I didn’t know Martin Manley. I was vaguely aware of who he was. He contributed to a sports blog for the Kansas City Star for a few years. He maintained the Sports in Review blog, which I’d looked at a few times. There are a lot of people like that who have floated around the sabermetric universe over the past 20 or 30 years: acquaintances of acquaintances whose name rings a bell and who, if you Google a bit or jog your memory some you can place.
I don’t think I’ll forget him now. He killed himself on Thursday. It was his 60th birthday. And before doing it he wrote up an insanely-detailed website setting forth his reasons for it and his life story. The most notable thing about it: he was not sick. He was not poor or in trouble or, on the surface anyway, depressed or in distress of any kind. He simply decided that 60 years was enough and that he wanted to do it.
The website -- which I have been reading for a couple of hours now -- reads like someone working out a simple problem of logic. Instead of concluding something mundane, however, it concludes with Manley killing himself for reasons stated.

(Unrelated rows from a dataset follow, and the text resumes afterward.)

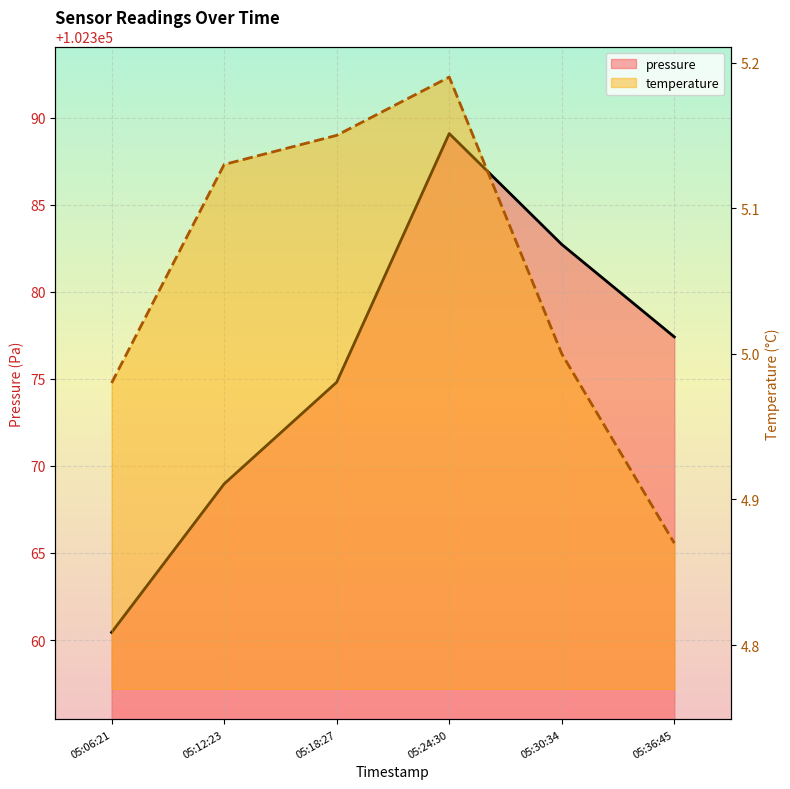

Reading left to right, what are all the values shown in this chart?

pressure: 102360.4	102369.0	102374.8	102389.1	102382.7	102377.4
temperature: 5.0	5.1	5.2	5.2	5.0	4.9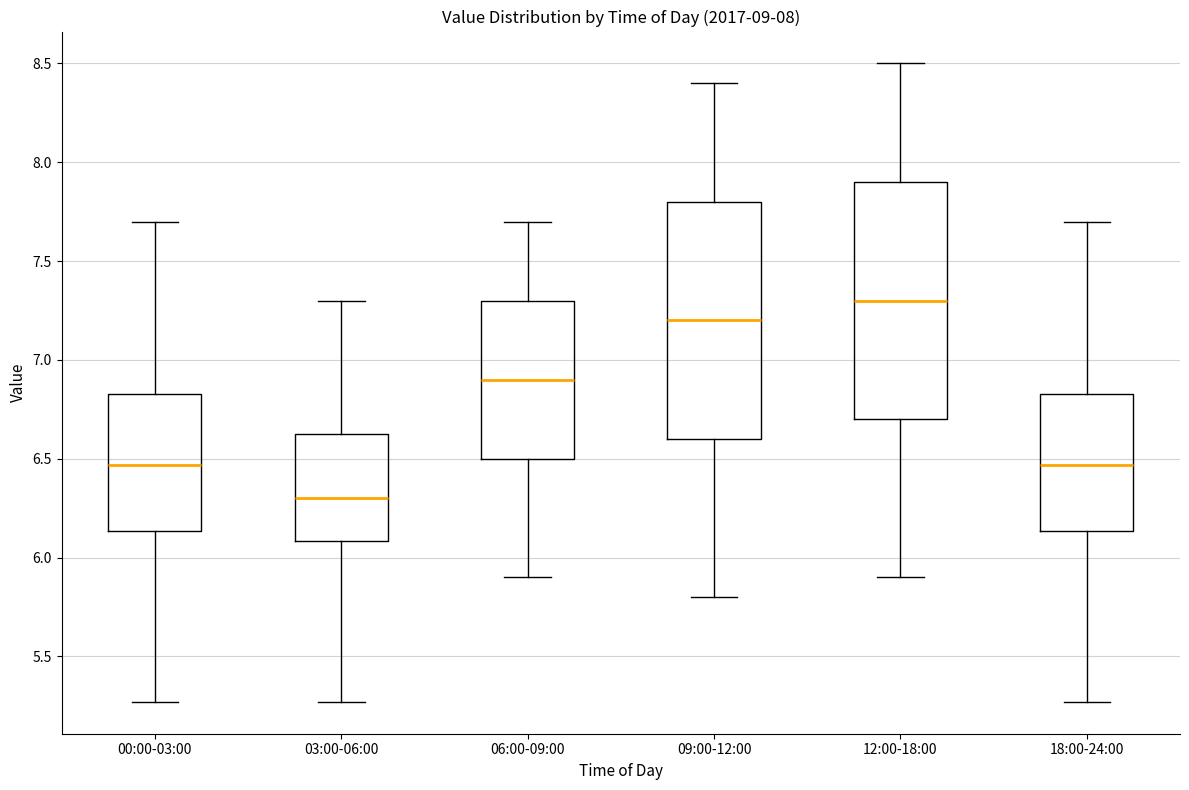

Which box has the highest median line?

12:00-18:00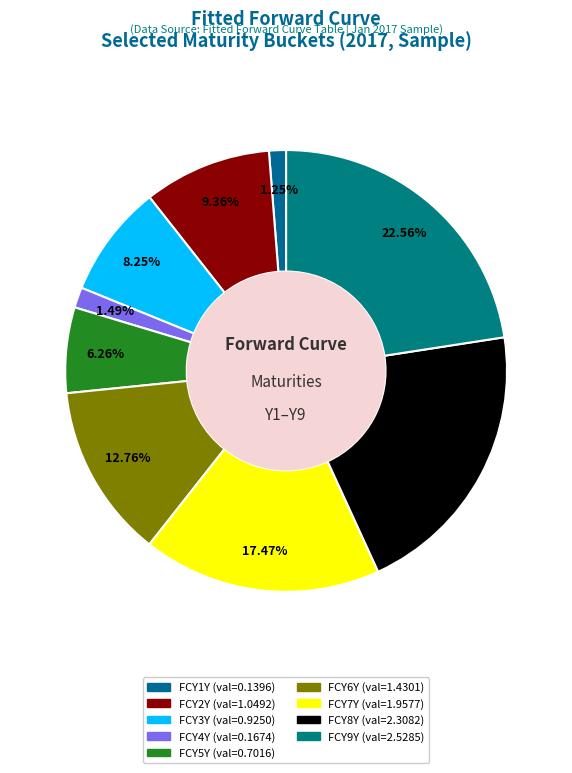

Is there a majority slice in this chart?

No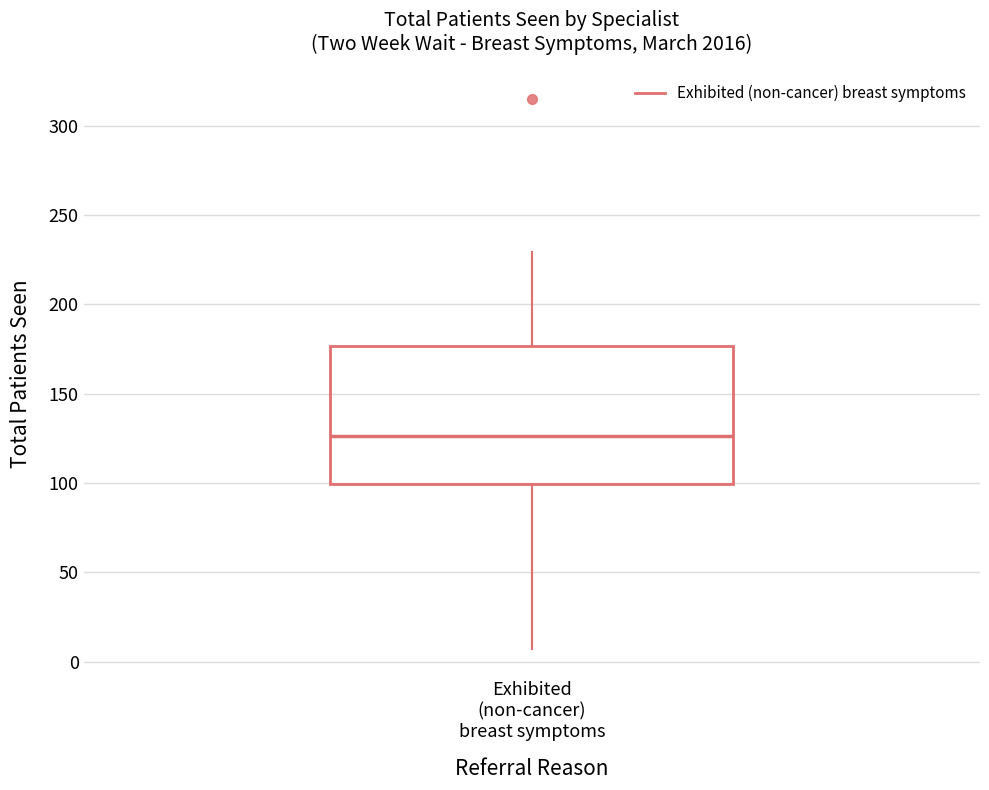

Transcribe this box plot: give where the median line is, the range the box spans, and where the two whiskers end, as read against the y-axis. The values are not printed on the chart, so give them approximately, as read against the axis.

median 125, box 100 to 175, whiskers 5 to 230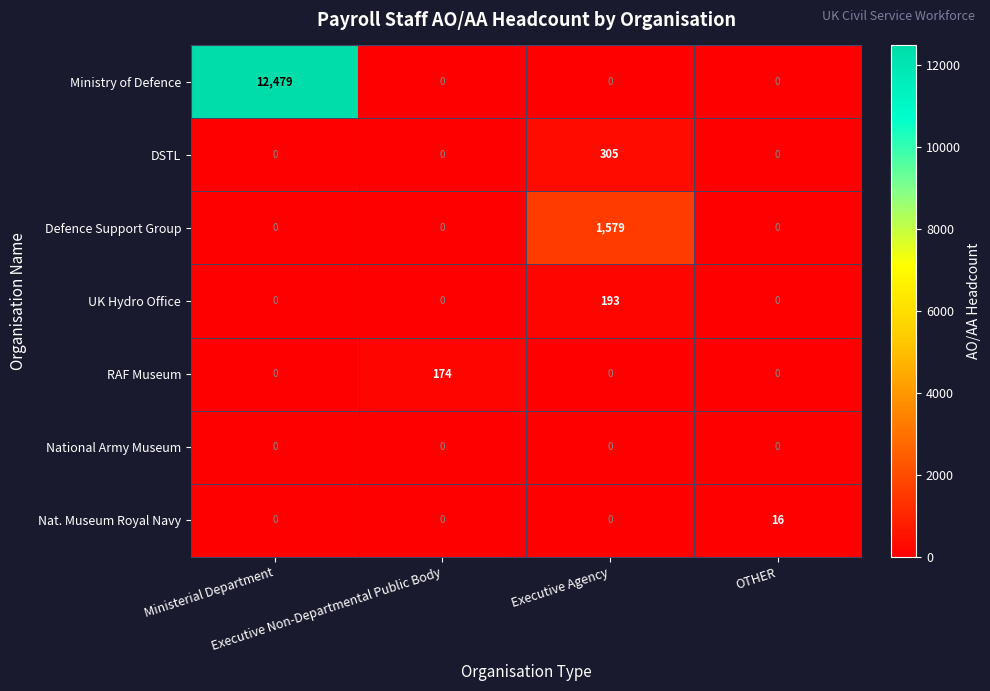

What is the average value of the RAF Museum series?

44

I know it has nothing to do with baseball, but Manley sounds like a lot of people who comment around here or who frequent Baseball Think Factory or who hang around on Twitter. Older than most web-based folks, but imbued with a certain perspective and politeness about them as a result.
I have no idea what to make of it, but it seems like more than anything else, Manley wanted his story to be shared, so I am sharing it. And I am simultaneously remembering that we don’t know a hell of a lot about anyone or about this world for that matter.